Third: If the Supreme Court takes such a case, also on the chopping block will be the reliability of the U.S. Supreme Court itself.
On Monday, the court issued a decision on an unrelated topic that caused alarm bells because, in a 5-4 decision, conservatives on the court overruled long-settled precedent just because they disagreed with it.
That case, Franchise Tax Board of California v. Hyatt, involved the relatively boring question of whether Nevada is constitutionally immune from being sued in California state courts. That issue has constitutional implications because of the dual sovereignty structure of the U.S. government—states retain certain powers notwithstanding their union under a single federal government.
In 1979, the Supreme Court ruled in Nevada v. Hall that states could decide for themselves whether to grant or deny other states immunity from suit in their courts, on the rationale that the issue wasn’t discussed by the framers of the Constitution and nothing in the Constitution either expressly or impliedly limits one state’s power to authorize its courts to hear cases against another state. In this week’s decision, a 5-4 majority overturned that 40-year old ruling.
Regardless of which court got the immunity question right, this decision is significant. When the Supreme Court overrules a prior decision under the Constitution, which happens from time to time, it essentially alters the meaning of the Constitution itself. The Constitution is ambiguous and contains all sorts of vague terms. Absent a constitutional amendment, what the Supreme Court says it means is virtually set in stone. In Hyatt, therefore, five individuals single-handedly changed an established reading of the Constitution—and the rights of litigants to sue states in other states’ courts—for good. (Or at least until a new majority takes hold of the court over the next generation or two.)
There are all sorts of virtues—and vices—attendant to what’s known as stare decisis—i.e., respect for prior judicial precedent, which is why the court might have upheld Hall rather than overrule it. But the main reason that Supreme Court decisions are rarely overturned is stability. As Justice Breyer explained in his dissent in Hyatt, “[l]egal stability allows lawyers to give clients sound advice and allows ordinary citizens to plan their lives. Each time the Court overrules a case, the Court produces increased uncertainty. To overrule a sound decision like Hall is to encourage litigants to seek to overrule other cases; . . . and it is to cause the public to become increasingly uncertain about which cases the Court will overrule and which cases are here to stay.”
The value of adhering to decisions for the sake of stability threads throughout the law. Prisoners wrongly convicted of crimes cannot willy-nilly get a new trial, for example—even upon discovery of new evidence that would exonerate them. The rationale? The criminal justice system cannot sustain itself if jury verdicts are constantly susceptible to afterthoughts—even if some verdicts end up being wrong, leaving people deprived of their constitutional right to liberty or, in capital cases, even life.

■ **PROBLEM TO SOLVE**: Please reproduce the portion of the text on stare decisis that begins at the words "On Monday, the" and stops after the words "single federal government.". The records have no connection to the text on stare decisis.

(Text extracted from each page)

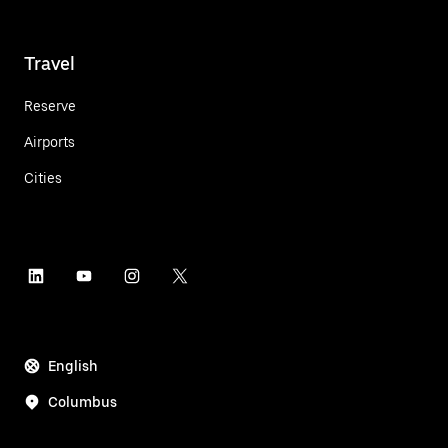
Travel
Reserve
Airports
Cities
English
Columbus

■ **ANSWER BELOW**:
On Monday, the court issued a decision on an unrelated topic that caused alarm bells because, in a 5-4 decision, conservatives on the court overruled long-settled precedent just because they disagreed with it.
That case, Franchise Tax Board of California v. Hyatt, involved the relatively boring question of whether Nevada is constitutionally immune from being sued in California state courts. That issue has constitutional implications because of the dual sovereignty structure of the U.S. government—states retain certain powers notwithstanding their union under a single federal government.